Extrait présenté
————
Pacte de mariage « de l’an mil sept cens trente sept et le vingt quatre du mois daout ».
Minutes de maître Albar, Folio 43.
Au cœur de l’acte, règnent les clauses du pacte et les apports des futurs époux qui peuvent être extrêmement variables, mais toujours au sein d’un même système, celui de la dot qui est généralisée, même s’il y a dans notre échantillon, cinq cas de contrats sans dot en numéraire, sur une trentaine d’actes.
Dots : petites ou grosses
Seules les plus pauvres épouses n’apportent pas de dot, ainsi, le sept janvier 1736, Pierre Mader, brassier habitant le Brésil (commune actuelle de Saint-Christophe) qui va épouser Jeanne Moulis du Ségur, apporte une somme de vingt livres et une terre que sa mère lui donne (valeur trente livres) et sa future épouse, elle, n’a que ses beaux yeux à lui offrir. Au total la corbeille matrimoniale ne contient donc que cinquante livres, ce qui n’est pas un gros capital de départ.
En contraste, le 24 août 1737, la future union d’Antoine Mercadier, fils d’un laboureur de la Bordarié (communauté de Montirat) et de Catherine Fricou, fille du praticien du même lieu, se présente sous de biens meilleurs auspices, tout du moins matériels. Le futur époux reçoit la moitié des biens de son père et le quart de ceux de sa mère et l’épouse apporte la somme de 1153 livres (hors dotalisses). Cette somme en numéraire, la plus élevée des pactes de mariage enregistrés par maître Albar, lors de sa fin de carrière, n’est pas complètement disponible le jour des noces :
« scavoir six cent livres le jour de la nopces et le reste cent livres chaque année jusque à fin de payer sauf la dernière qui ne sera que de cinquante trois livres sans intérest quaprès les termes écheus. »
Cette pratique de versements différés - à crédit et sans intérêts - est très courante (un tiers des cas), y compris pour des sommes bien moins élevées : par exemple 45 livres ont été réglées en neuf annuités de cinq livres.
————
Données fournies
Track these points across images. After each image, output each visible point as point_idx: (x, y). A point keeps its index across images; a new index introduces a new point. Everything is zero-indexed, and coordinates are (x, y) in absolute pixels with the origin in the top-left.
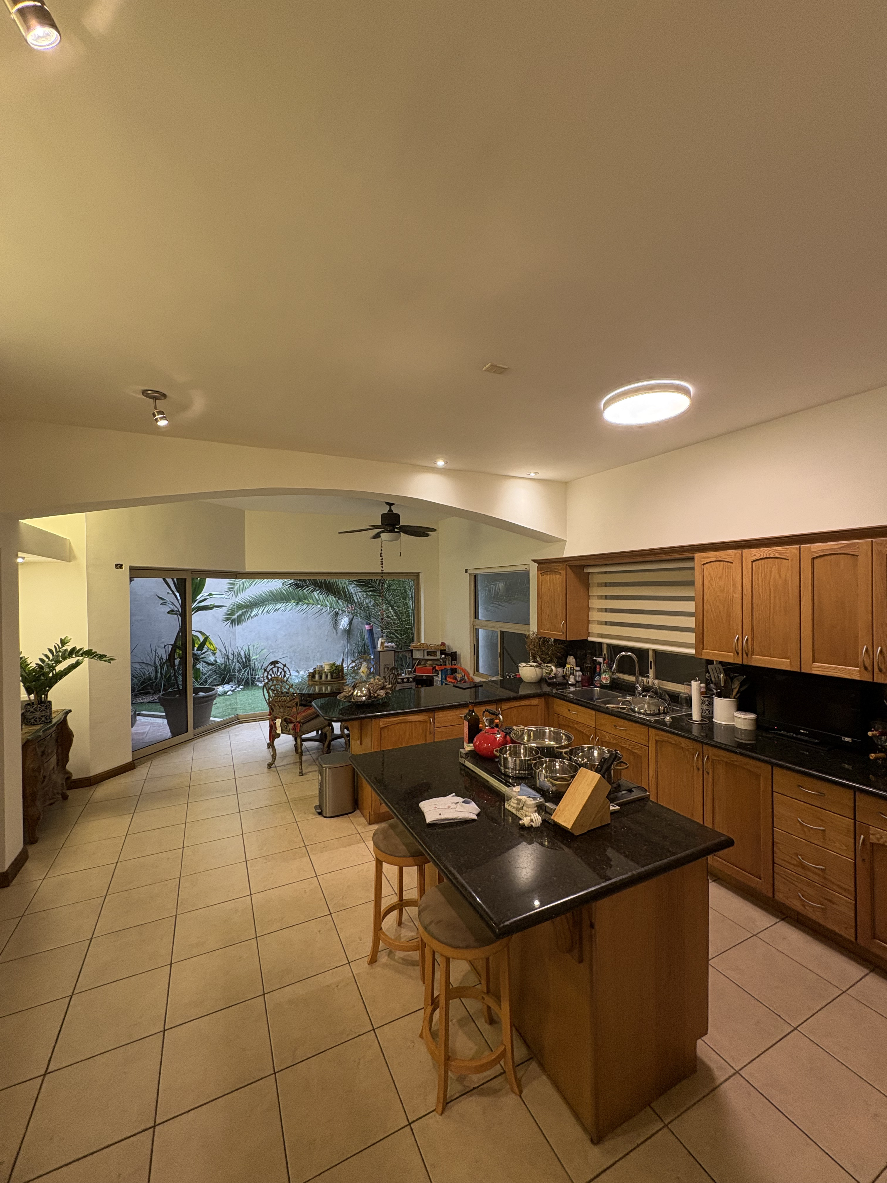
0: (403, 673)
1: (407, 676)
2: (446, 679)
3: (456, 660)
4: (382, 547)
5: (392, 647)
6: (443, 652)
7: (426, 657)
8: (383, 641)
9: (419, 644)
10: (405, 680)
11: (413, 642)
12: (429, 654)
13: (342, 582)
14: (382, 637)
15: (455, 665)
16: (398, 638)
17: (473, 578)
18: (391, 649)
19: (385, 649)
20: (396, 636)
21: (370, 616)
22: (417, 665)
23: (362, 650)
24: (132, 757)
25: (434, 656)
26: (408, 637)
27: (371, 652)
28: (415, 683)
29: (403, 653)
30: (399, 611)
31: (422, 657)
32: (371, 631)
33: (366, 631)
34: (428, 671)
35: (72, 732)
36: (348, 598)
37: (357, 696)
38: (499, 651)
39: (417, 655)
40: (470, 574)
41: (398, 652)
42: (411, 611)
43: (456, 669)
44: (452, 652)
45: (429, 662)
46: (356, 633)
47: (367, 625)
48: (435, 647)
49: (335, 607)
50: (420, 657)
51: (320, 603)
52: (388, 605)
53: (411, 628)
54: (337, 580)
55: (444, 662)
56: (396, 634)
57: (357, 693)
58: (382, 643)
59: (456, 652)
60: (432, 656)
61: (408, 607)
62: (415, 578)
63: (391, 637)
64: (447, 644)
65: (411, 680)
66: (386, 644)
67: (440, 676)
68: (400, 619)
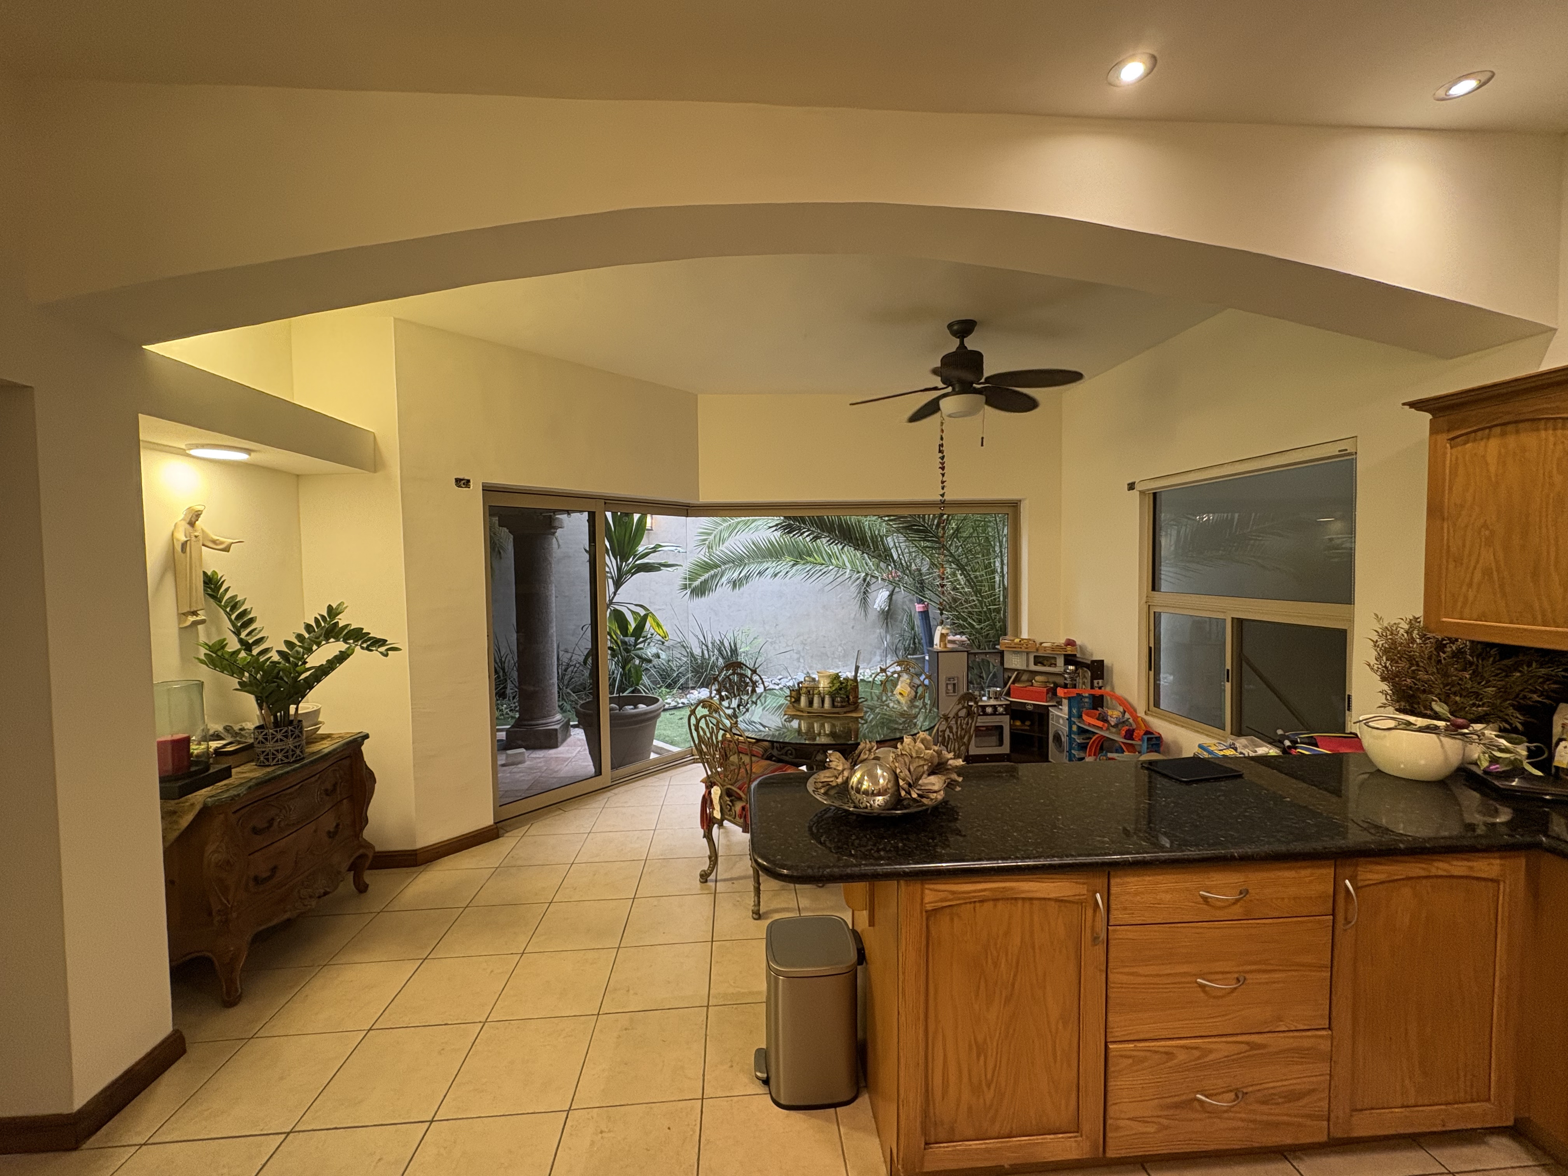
0: (984, 695)
1: (993, 702)
2: (1080, 717)
3: (1102, 678)
4: (942, 431)
5: (962, 643)
6: (1070, 659)
7: (1033, 667)
8: (944, 631)
9: (1017, 640)
10: (989, 710)
11: (1006, 635)
12: (1038, 660)
13: (871, 523)
14: (942, 623)
15: (1100, 688)
16: (972, 626)
17: (1149, 501)
18: (961, 648)
19: (949, 646)
20: (970, 624)
21: (923, 588)
22: (1013, 683)
23: (909, 645)
24: (494, 820)
25: (1050, 666)
26: (993, 626)
27: (925, 651)
28: (1008, 717)
29: (983, 657)
30: (976, 577)
31: (1024, 668)
32: (925, 614)
33: (917, 614)
34: (1036, 696)
35: (371, 774)
36: (883, 555)
37: (858, 791)
38: (1228, 666)
39: (1014, 662)
40: (1142, 493)
41: (975, 654)
42: (997, 579)
43: (1102, 697)
44: (1093, 662)
45: (1038, 678)
46: (900, 617)
47: (918, 603)
48: (1053, 649)
49: (860, 569)
50: (1019, 667)
51: (833, 561)
52: (954, 566)
53: (998, 611)
54: (863, 519)
55: (1072, 679)
56: (969, 620)
57: (860, 782)
58: (943, 636)
59: (1103, 661)
60: (1044, 665)
61: (994, 571)
62: (1009, 511)
63: (960, 626)
64: (1078, 642)
65: (1001, 710)
66: (951, 638)
67: (1065, 708)
68: (978, 592)
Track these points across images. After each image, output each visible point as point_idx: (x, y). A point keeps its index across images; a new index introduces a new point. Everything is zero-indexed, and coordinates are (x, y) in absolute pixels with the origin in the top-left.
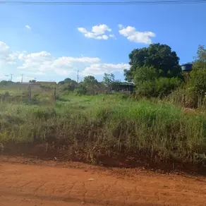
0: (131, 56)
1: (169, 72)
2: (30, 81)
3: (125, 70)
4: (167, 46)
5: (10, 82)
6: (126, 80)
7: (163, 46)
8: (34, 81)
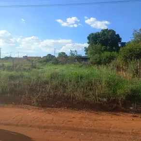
0: (89, 38)
1: (114, 48)
2: (24, 57)
3: (85, 48)
4: (113, 31)
5: (10, 58)
6: (86, 54)
7: (110, 31)
8: (26, 57)
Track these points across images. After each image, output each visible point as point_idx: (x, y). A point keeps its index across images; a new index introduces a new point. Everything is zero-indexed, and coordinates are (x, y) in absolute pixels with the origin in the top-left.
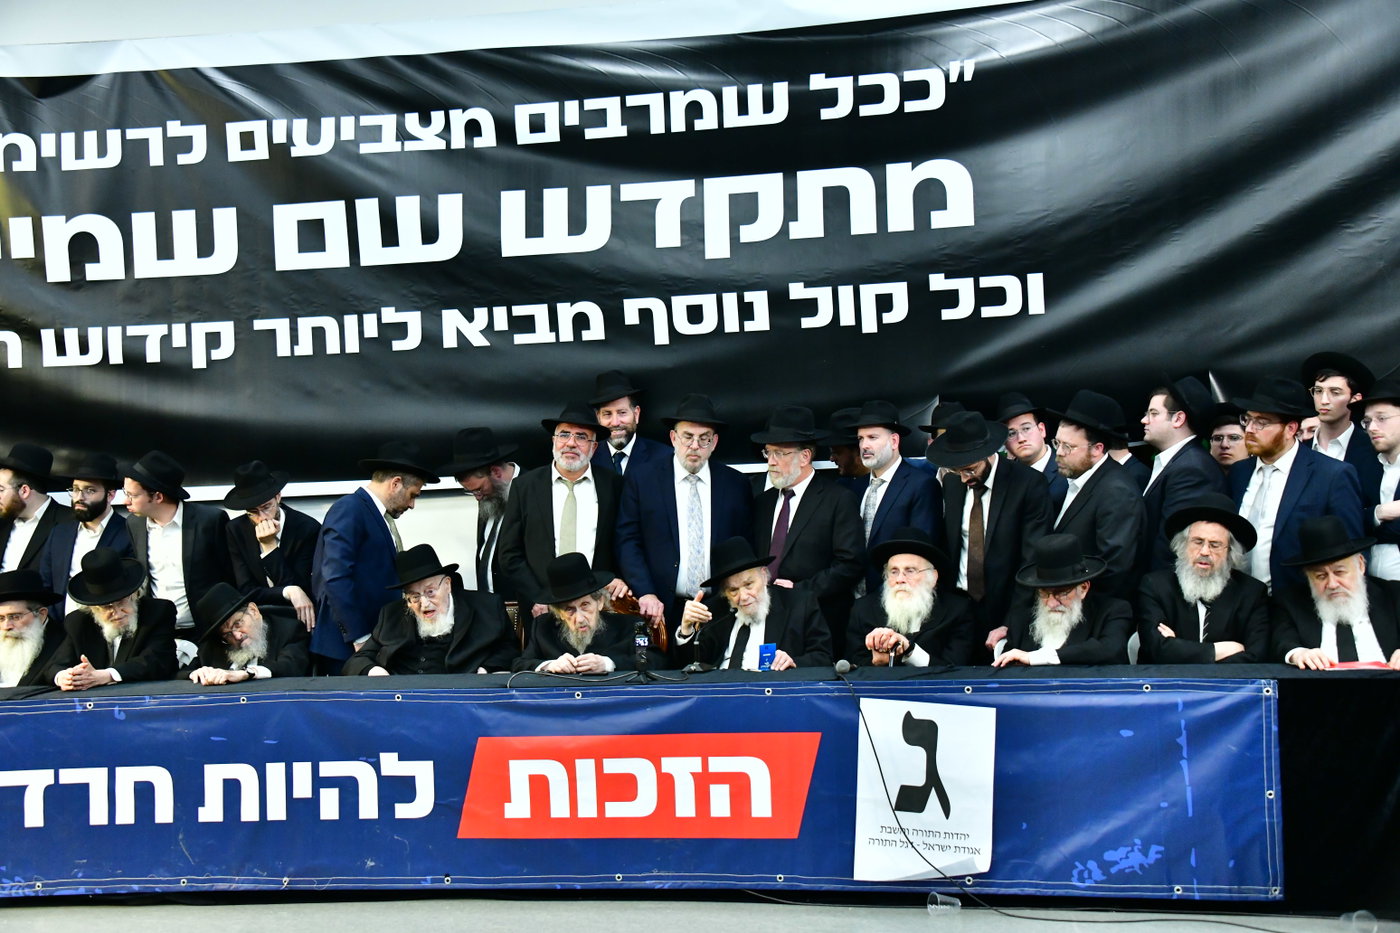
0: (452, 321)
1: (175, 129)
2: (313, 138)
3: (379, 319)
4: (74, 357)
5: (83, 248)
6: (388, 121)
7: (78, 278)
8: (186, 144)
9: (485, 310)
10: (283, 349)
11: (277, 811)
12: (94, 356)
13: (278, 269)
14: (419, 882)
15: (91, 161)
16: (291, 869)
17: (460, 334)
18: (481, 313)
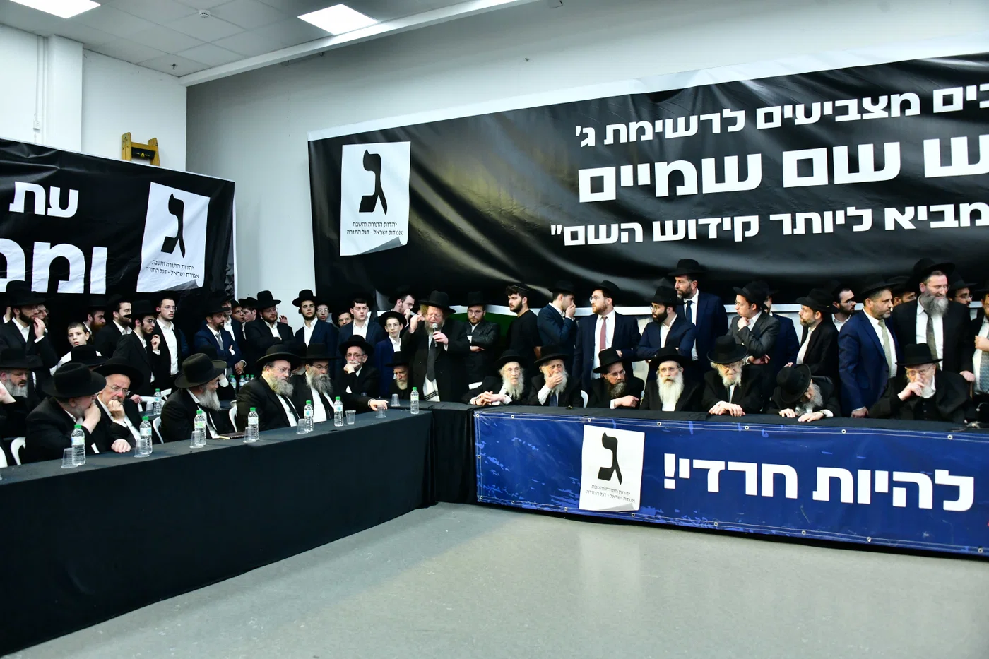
0: (891, 215)
1: (727, 113)
2: (808, 113)
3: (846, 214)
4: (669, 236)
5: (676, 178)
6: (852, 104)
7: (673, 194)
8: (733, 121)
9: (913, 208)
10: (787, 230)
11: (864, 498)
12: (680, 236)
13: (785, 186)
14: (960, 549)
15: (682, 133)
16: (873, 533)
17: (896, 223)
18: (910, 211)
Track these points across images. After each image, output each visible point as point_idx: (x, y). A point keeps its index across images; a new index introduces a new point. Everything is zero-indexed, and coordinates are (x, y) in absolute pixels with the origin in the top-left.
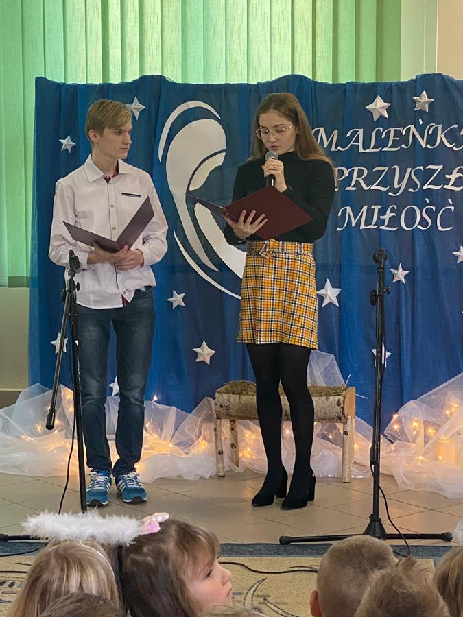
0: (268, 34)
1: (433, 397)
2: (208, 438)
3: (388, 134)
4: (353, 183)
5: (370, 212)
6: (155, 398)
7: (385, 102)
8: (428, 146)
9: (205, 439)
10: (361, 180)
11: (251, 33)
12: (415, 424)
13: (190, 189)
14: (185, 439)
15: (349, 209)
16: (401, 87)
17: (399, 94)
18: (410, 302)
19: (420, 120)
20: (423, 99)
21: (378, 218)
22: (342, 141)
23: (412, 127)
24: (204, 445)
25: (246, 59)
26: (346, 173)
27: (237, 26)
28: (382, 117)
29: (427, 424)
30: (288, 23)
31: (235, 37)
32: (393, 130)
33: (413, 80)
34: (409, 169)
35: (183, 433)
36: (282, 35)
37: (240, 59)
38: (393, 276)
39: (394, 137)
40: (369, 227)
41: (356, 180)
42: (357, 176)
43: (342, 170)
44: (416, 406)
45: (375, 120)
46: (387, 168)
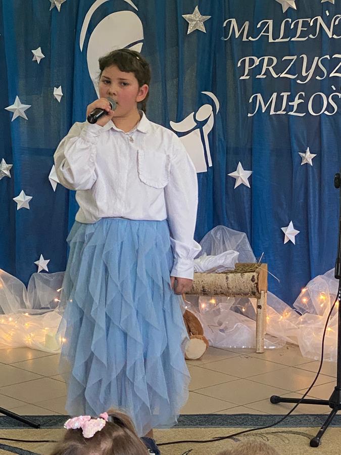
————
Exercices
#1 Recopiez à l'identique l'extrait sur les pactes de mariage, depuis « Minutes de maître » jusqu'à « capital de départ. » inclus.
#2 Poursuivez, s'il vous plaît, l'extrait sur les pactes de mariage à la suite de sa dernière phrase.

Réponses détaillées
#1
Minutes de maître Albar, Folio 43.
Au cœur de l’acte, règnent les clauses du pacte et les apports des futurs époux qui peuvent être extrêmement variables, mais toujours au sein d’un même système, celui de la dot qui est généralisée, même s’il y a dans notre échantillon, cinq cas de contrats sans dot en numéraire, sur une trentaine d’actes.
Dots : petites ou grosses
Seules les plus pauvres épouses n’apportent pas de dot, ainsi, le sept janvier 1736, Pierre Mader, brassier habitant le Brésil (commune actuelle de Saint-Christophe) qui va épouser Jeanne Moulis du Ségur, apporte une somme de vingt livres et une terre que sa mère lui donne (valeur trente livres) et sa future épouse, elle, n’a que ses beaux yeux à lui offrir. Au total la corbeille matrimoniale ne contient donc que cinquante livres, ce qui n’est pas un gros capital de départ.

#2
Entre ces deux exemples extrêmes, le montant de l’apport de l’épouse dans les « corbeilles de noces » est très variable. La moyenne des espèces apportées par les épouses, est de 300 livres. Somme assez faible pour une dot mais cependant conséquente pour les ménages pauvres. De fait, cette moyenne cache des valeurs très dispersées (de 0 à 1153). La moitié des dots a un montant en numéraire inférieur à 100 livres ce qui corrobore l’état de pauvreté d’une grande partie de la population. Jack Thomas, (« Crédit et numéraire dans les campagnes toulousaines au milieu du XVIIIe siècle » » in Maurice Berthe « Endettement paysan et crédit rural dans l’Europe médiévale et moderne. », Actes des XVIIe journées internationales d’histoire de l’abbaye de Flaran (septembre 1995) donne pour maître Laurens notaire à Verfeil, une dot moyenne de 500 livres et un paiement moyen de 165 livres avec le reste à crédit. Dans le Ségala tarnais, plus pauvre que le Lauragais, nous sommes nettement en dessous, mais le schéma général qui consiste à ne payer qu’une partie de la dot est exactement le même. Toujours pour comparer, la dot de Jeanne de Faramond, fille du premier baron de Jouqueviel (Pierre) est, en 1609, de 6000 livres tout comme celle d’Anne de Glandières épouse de Jean (fils de Pierre) de Faramond en 1613. Celle de Charlotte d’Imbert qui épouse Alexandre de Faramond en 1644 (fils de Jean et frère de René, petit-fils de Pierre) atteint quant à elle la coquette somme de 13 000 livres (contrat de mariage réalisé aux Infornats)...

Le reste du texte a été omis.